The stillness of our sleep was like death. We were exhausted from the trip and knew that we were facing Embassy day today. Surprisingly, we awoke fairly refreshed and we both seemed to know who we were :)
Not more than two minutes into our trip, BLAM! our taxi blew a tire. Yash, our English speaking driver was johnny on the spot to fix it. He was a delightful man, about our age, married 15 years with 3 children. We really enjoyed his company and he was easy to laugh with us, especially when I told him the tire blew on my side because I am too fat! The police stood guard at a distance, as we exited the car to allow Yash to make the exchange from flat to inflated spare.
The embassy experience, only hours old, seems like a dream. At long last, we met the Welser’s and the whole experience seemed far less tense with friends there for support. Conversation with them came easily and made the wait go by very quickly. Manoj Mahay was our examiner. He happens to know someone in Washington state...small world. All the paperwork was in order, although we are one of the first families working with Dillon to go through a new filing procedure. There were a couple of tense moments when he asked for Bhargabi’s passport which is in Kolkata for the completion of the filing there. A brief explanation and everything was resolved.
Business done for the day, we set out site seeing with Yash as our guide. First we stopped at the Indian parliament buildings in New Delhi. It is a huge span of red sandstone buildings with immaculate grounds built around 1913. The roadway is the Rajpath at the end of which is the India Gate. India Gate is a war memorial honoring the 90 thousand soldiers whose lives were lost in WWI. It seems to make sense that this area and our Washington DC mall with capital followed by a line of monuments are similar in design as both countries have ties to Britain.

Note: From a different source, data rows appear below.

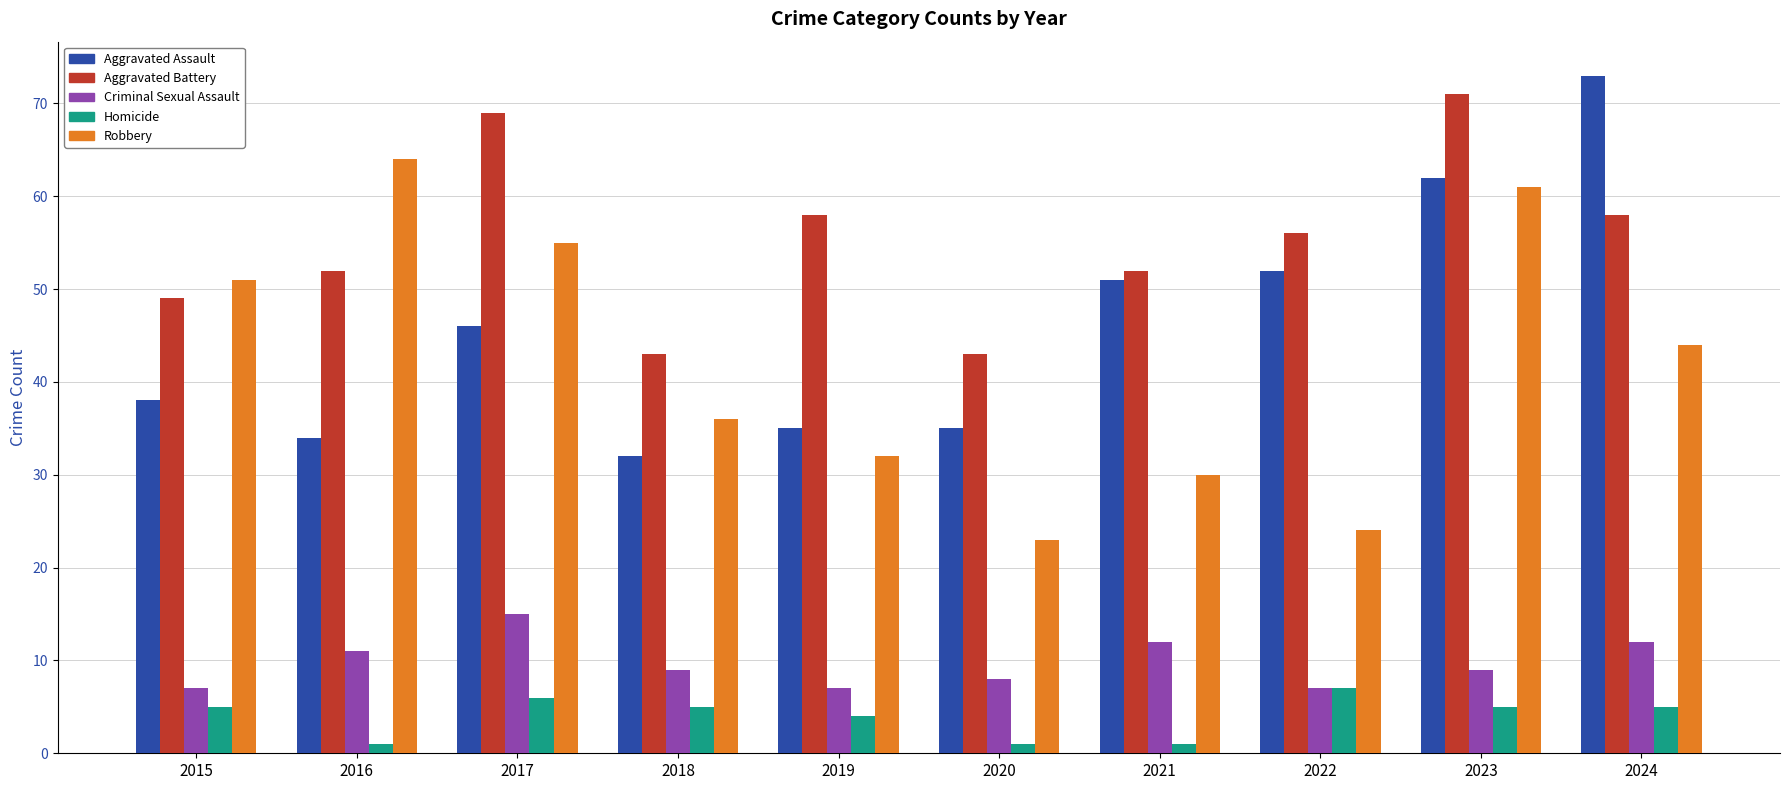

What is the difference between the highest and lowest values at 2018?

38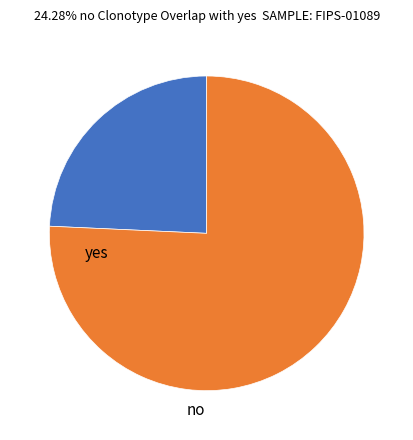

How many slices are in this pie chart?

2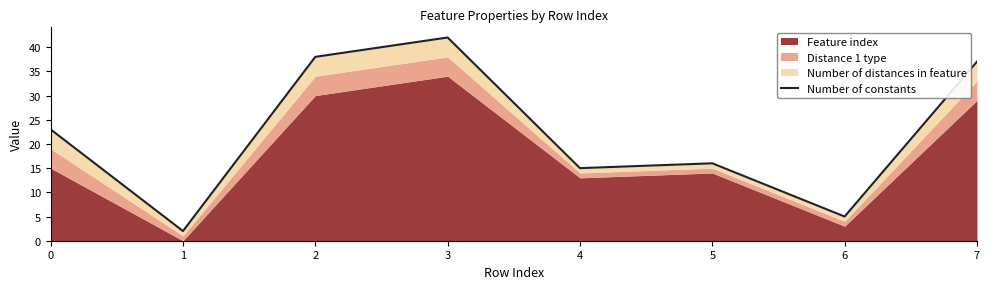

Rank the categories by value from lowest to highest.

1, 6, 4, 5, 0, 7, 2, 3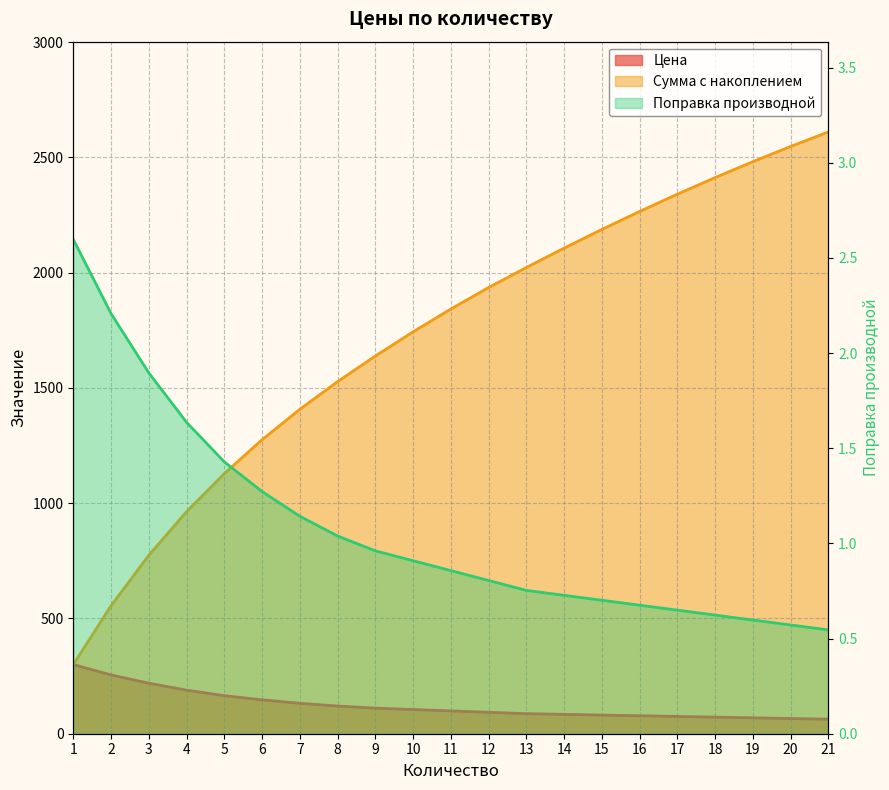

Which series has the widest spread of values?

Сумма с накоплением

Heading into Old Delhi, we stopped at Jama Masjid, the largest mosque in India, built in 1658. It sits high atop a long flight of steps overlooking the city. This area is the home of a large Muslim population some of whom were worshipping while we were there. We also took a couple pictures of a cute boy who was having a wonderful time running at a flock of pigeons forcing them into flight. Darling!
The marg, or way (street) leading into the mosque is public mayhem. It is crowed with lower level shops selling everything from car parts to fresh fish, and upper level apartments. We arrived when school was letting out so the street was a gridlock of auto rickshaws and bicycle rickshaws both giving uniformed students rides home. In addition there were horse drawn carts hauling goods from here to there and taxis who drive by way of horns. Mode of transportation is determined by how much can be strapped on and we witnessed some pretty precarious loads. One bicycle rickshaw was riding with two new refrigerators still in their boxes bouncing along behind him.

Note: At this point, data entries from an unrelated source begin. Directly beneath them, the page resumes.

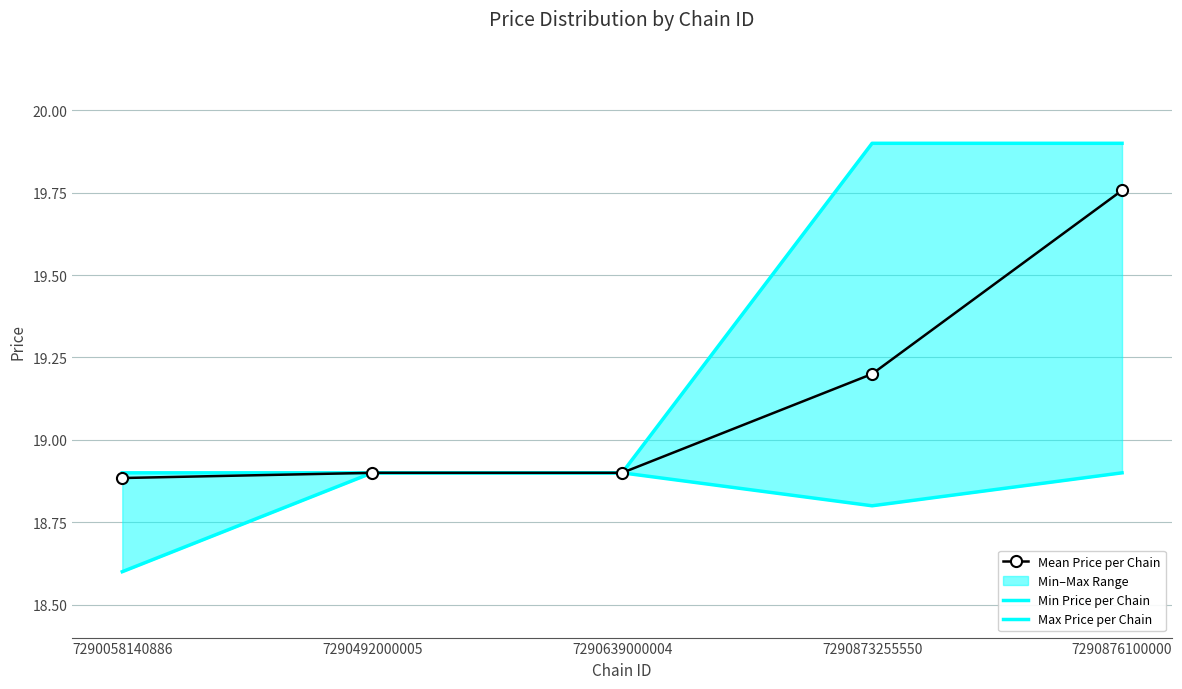

Reading right to left, transcribe all the data shown in this chart.

Mean Price per Chain: 7290876100000=19.8	7290873255550=19.2	7290639000004=18.9	7290492000005=18.9	7290058140886=18.9
Min Price per Chain: 7290876100000=18.9	7290873255550=18.8	7290639000004=18.9	7290492000005=18.9	7290058140886=18.6
Max Price per Chain: 7290876100000=19.9	7290873255550=19.9	7290639000004=18.9	7290492000005=18.9	7290058140886=18.9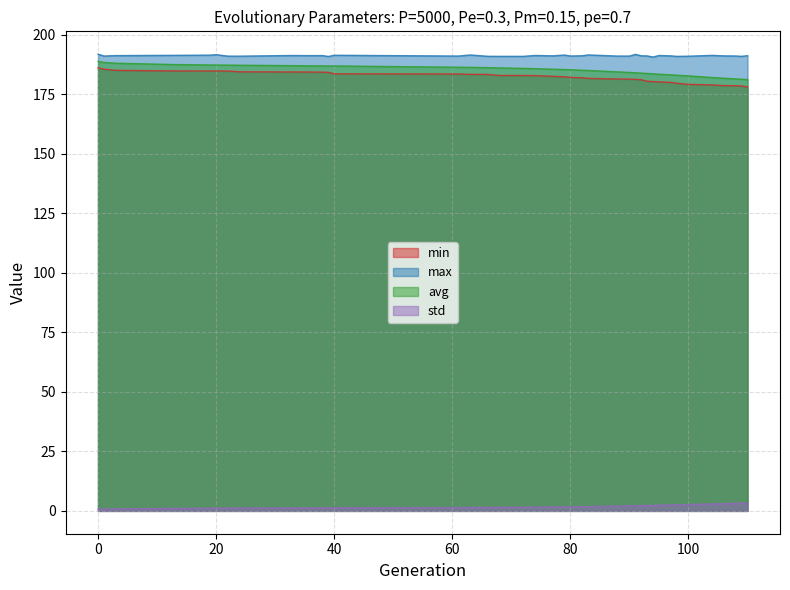

What is the spread (max minus min) of values at 83?

189.7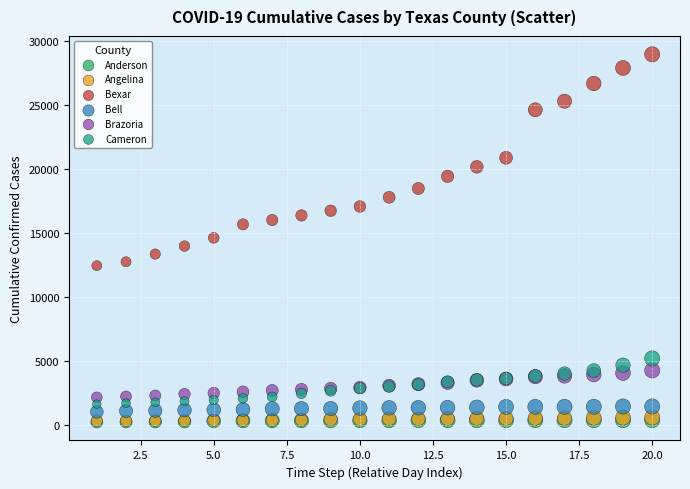

What are all the series names shown in the legend?

Anderson, Angelina, Bexar, Bell, Brazoria, Cameron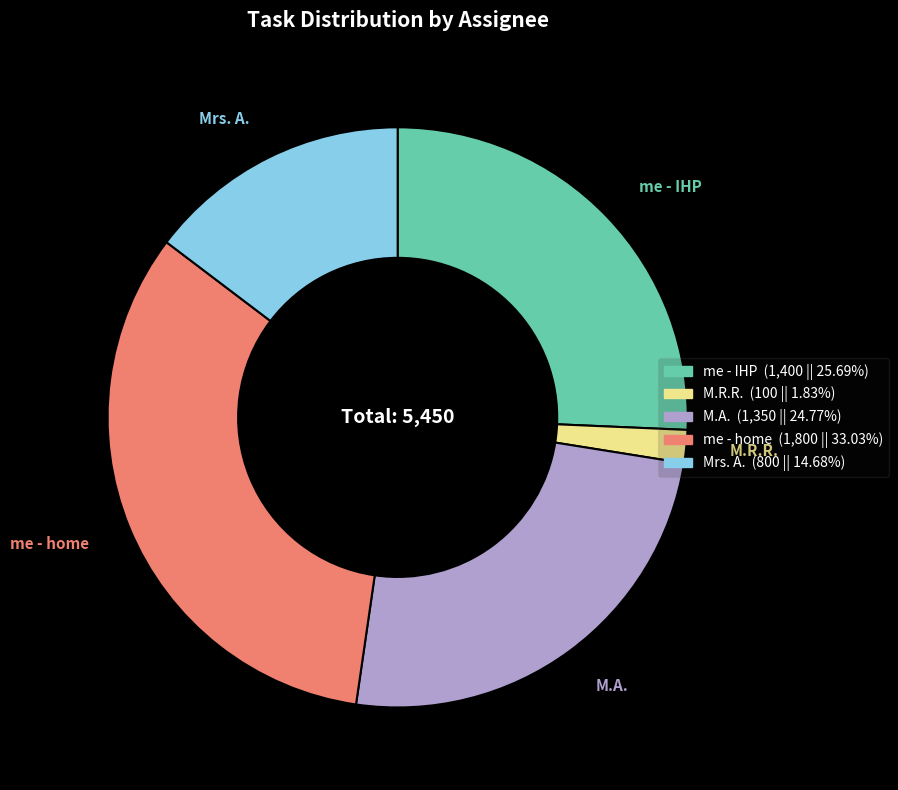

Combined, do me - IHP and M.A. account for over 50%?

Yes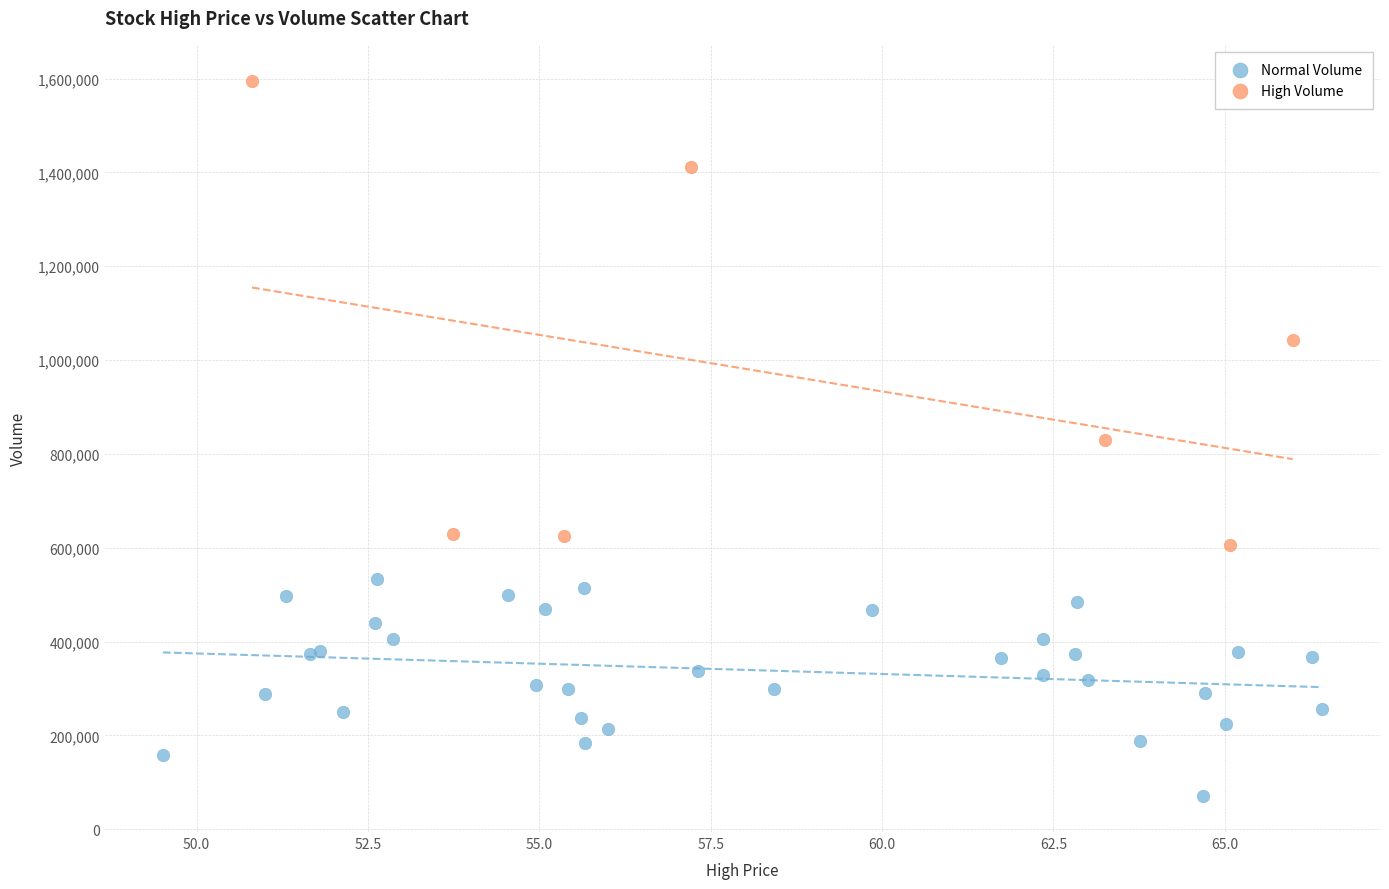

Which series reaches the maximum Y coordinate?

High Volume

We passed the Red Fort which was closed (hope to go in tomorrow) and went to Raj Ghat the place where Mahatma Ghandi was cremated after his assassination in 1948. It is a huge and lush peaceful garden, in the center of which lies a simple black marble slab covered in beautiful flowers with the scent of incense wafting by. Ghandi is still very loved here as was evident by the many locals that still frequent this memorial.
Although I begged him to join us for lunch, Yash stayed outside the restaurant Splash, our first sampling of real Indian food. It was delicious. The best garlic naan I’ve ever had. This was the first place along the way where we encountered anyone who did not speak English well. We managed and both parties got a few chuckles over what was trying to be said versus what was heard. Our bill with tip for our multi course meal was only 10 dollars, amazing.

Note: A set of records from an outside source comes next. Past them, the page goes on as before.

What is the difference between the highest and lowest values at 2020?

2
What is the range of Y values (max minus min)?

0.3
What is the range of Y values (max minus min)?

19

We summed up the day by visiting the Qutab Minar in South Delhi. Building on the five story tower began here in 1193 when the last Hindu kingdom was defeated in Dehli and it is truly a wonder. The chirping of brightly colored parakeets and parrots greet you as you enter this place. The ornately carved structures are in excellent condition given their age. It was here that Rausen, a young Indian univerity student approached me to ask for a picture together because I am a woman from the USA. He was very cute about it...flattery gets you everywhere!
Discovering Dehli today has been a dream. The people are friendly and extremely proud of the their country. Even pressed, I could not get Yash to mention anything about crime or gangs. He handled the beggar situation honestly, as we were approached often throughout the day with several different tactics from pitiful to the clever...all trying for a spare ruppee or two. We did see cows laying in the streets, but surprisingly, they actually look like that is where they belong. Unphased as sari clad women sitting sidesaddle behind men on motorcycles go whizzing by. The last moments together with our new friend, Yash were spent trying to teach me some Hindi words, a language I continually butcher. In my attempt to say thankyou, which is danyavaad I kept hearing and saying Tanya Ford. Who is she? It gave Yash, a good laugh. Parting ways, he shook both Pat and my hands hard, saying about our adoption, good luck and danyavaad.